For a single user prompting with one or few prompts at a time, compute is not th...

yencabulator · 2025-07-24T15:53:00 1753372380

> This is because the entire model's weights must be run through the algorithm many times per prompt.

And this is why I'm so excited about MoE models! qwen3:30b-a3b runs at the speed of a 3B parameter model. It's completely realistic to run on a plain CPU with 20 GB RAM for the model.

osti · 2025-07-23T01:52:54 1753235574

Yes, but with a 400B parameter model, at fp16 it's 800GB right? So with 800GB/s memory bandwidth, you'd still only be able to bring them in once per second.

Edit: actually forgot the MoE part, so that makes sense.

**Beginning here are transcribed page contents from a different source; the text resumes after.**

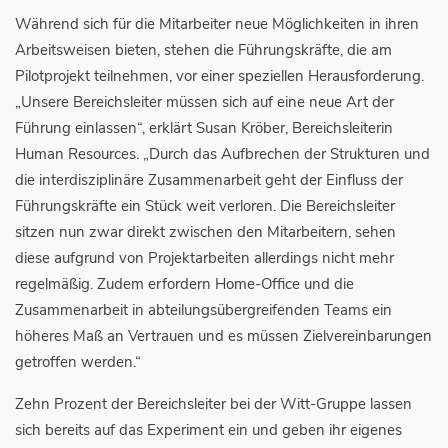
Während sich für die Mitarbeiter neue Möglichkeiten in ihren
Arbeitsweisen bieten, stehen die Führungskräfte, die am
Pilotprojekt teilnehmen, vor einer speziellen Herausforderung.
„Unsere Bereichsleiter müssen sich auf eine neue Art der
Führung einlassen“, erklärt Susan Kröber, Bereichsleiterin
Human Resources. „Durch das Aufbrechen der Strukturen und
die interdisziplinäre Zusammenarbeit geht der Einfluss der
Führungskräfte ein Stück weit verloren. Die Bereichsleiter
sitzen nun zwar direkt zwischen den Mitarbeitern, sehen
diese aufgrund von Projektarbeiten allerdings nicht mehr
regelmäßig. Zudem erfordern Home-Office und die
Zusammenarbeit in abteilungsübergreifenden Teams ein
höheres Maß an Vertrauen und es müssen Zielvereinbarungen
getroffen werden.“
Zehn Prozent der Bereichsleiter bei der Witt-Gruppe lassen
sich bereits auf das Experiment ein und geben ihr eigenes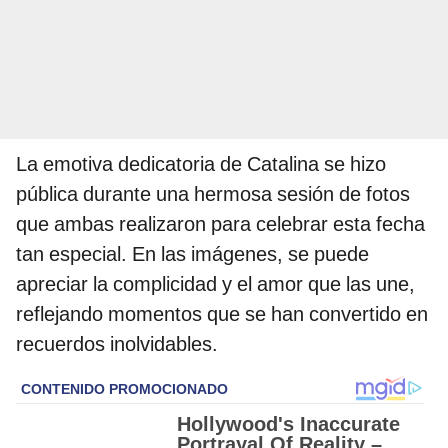
La emotiva dedicatoria de Catalina se hizo
pública durante una hermosa sesión de fotos
que ambas realizaron para celebrar esta fecha
tan especial. En las imágenes, se puede
apreciar la complicidad y el amor que las une,
reflejando momentos que se han convertido en
recuerdos inolvidables.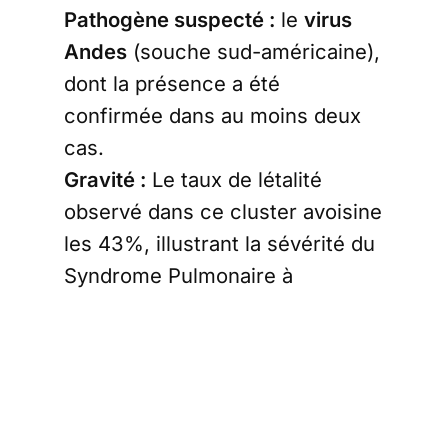
Pathogène suspecté :
le
virus
Andes
(souche sud-américaine),
dont la présence a été
confirmée dans au moins deux
cas.
Gravité :
Le taux de létalité
observé dans ce cluster avoisine
les 43%, illustrant la sévérité du
Syndrome Pulmonaire à
Hantavirus (SPH).
Caractéristiques
de la menace
Le hantavirus diffère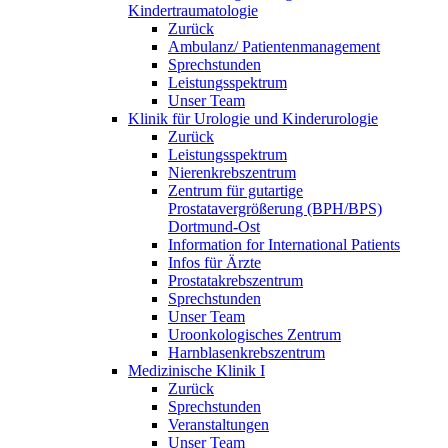
Kindertraumatologie
Zurück
Ambulanz/ Patientenmanagement
Sprechstunden
Leistungsspektrum
Unser Team
Klinik für Urologie und Kinderurologie
Zurück
Leistungsspektrum
Nierenkrebszentrum
Zentrum für gutartige
Prostatavergrößerung (BPH/BPS)
Dortmund-Ost
Information for International Patients
Infos für Ärzte
Prostatakrebszentrum
Sprechstunden
Unser Team
Uroonkologisches Zentrum
Harnblasenkrebszentrum
Medizinische Klinik I
Zurück
Sprechstunden
Veranstaltungen
Unser Team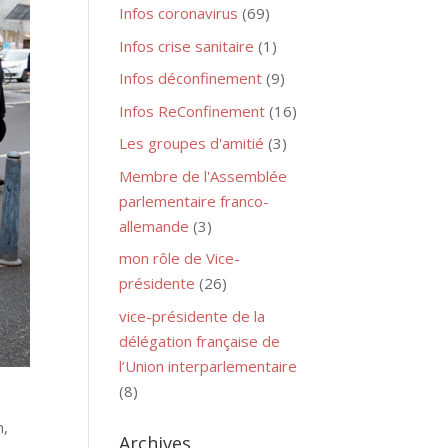
Infos coronavirus
(69)
Infos crise sanitaire
(1)
Infos déconfinement
(9)
Infos ReConfinement
(16)
Les groupes d'amitié
(3)
Membre de l'Assemblée
parlementaire franco-
allemande
(3)
mon rôle de Vice-
présidente
(26)
vice-présidente de la
délégation française de
l’Union interparlementaire
(8)
n,
Archives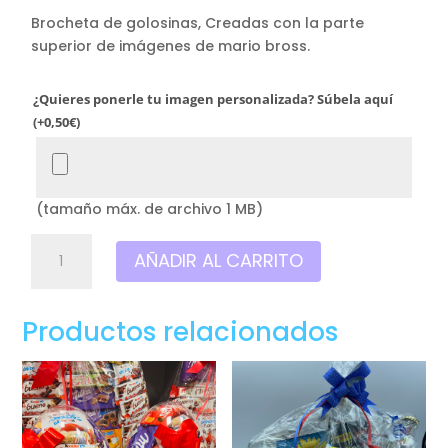
Brocheta de golosinas, Creadas con la parte
superior de imágenes de mario bross.
¿Quieres ponerle tu imagen personalizada? Súbela aquí
(+
0,50
€
)
(tamaño máx. de archivo 1 MB)
Brocheta
AÑADIR AL CARRITO
especial
MARIO
BROSS
Productos relacionados
cantidad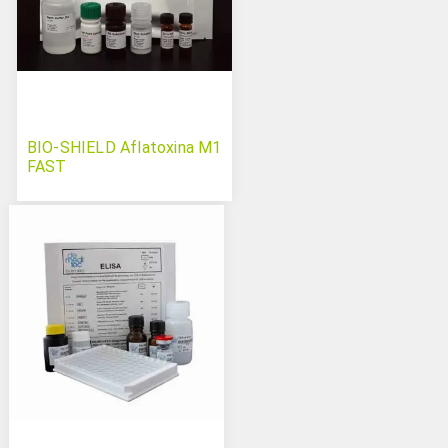
BIO-SHIELD Aflatoxina M1
FAST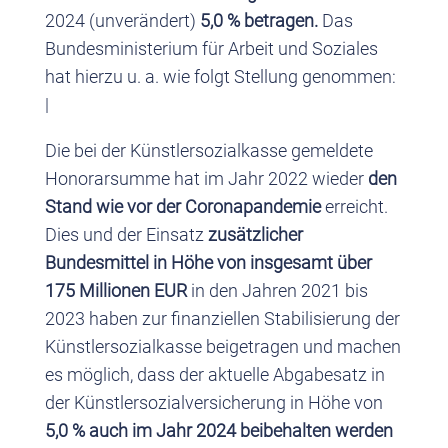
2024 (unverändert)
5,0 % betragen.
Das
Bundesministerium für Arbeit und Soziales
hat hierzu u. a. wie folgt Stellung genommen:
|
Die bei der Künstlersozialkasse gemeldete
Honorarsumme hat im Jahr 2022 wieder
den
Stand wie vor der Coronapandemie
erreicht.
Dies und der Einsatz
zusätzlicher
Bundesmittel in Höhe von insgesamt über
175 Millionen EUR
in den Jahren 2021 bis
2023 haben zur finanziellen Stabilisierung der
Künstlersozialkasse beigetragen und machen
es möglich, dass der aktuelle Abgabesatz in
der Künstlersozialversicherung in Höhe von
5,0 % auch im Jahr 2024 beibehalten werden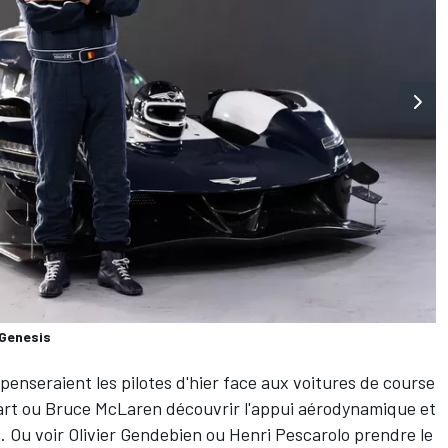
 Genesis
nseraient les pilotes d'hier face aux voitures de course
art
ou
Bruce McLaren
découvrir l'appui aérodynamique et
. Ou voir
Olivier Gendebien
ou
Henri Pescarolo
prendre le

timschmidt · 2025-07-23T02:05:47 1753236347

Approximately, yes. For MoE models, there is less required bandwidth, as you're generally only processing the weights from one or two experts at a time. Though which experts can change from token to token, so it's best if all fit in RAM. The sort of machines hyperscalers are using to run these things have essentially 8x APUs each with about that much bandwidth, connected to other similar boxes via infiniband or 800gbps ethernet. Since it's relatively straightforward to split up the matrix math for parallel computation, segmenting the memory in this way allows for near linear increases in memory bandwidth and inference performance. And is effectively the same thing you're doing when adding GPUs.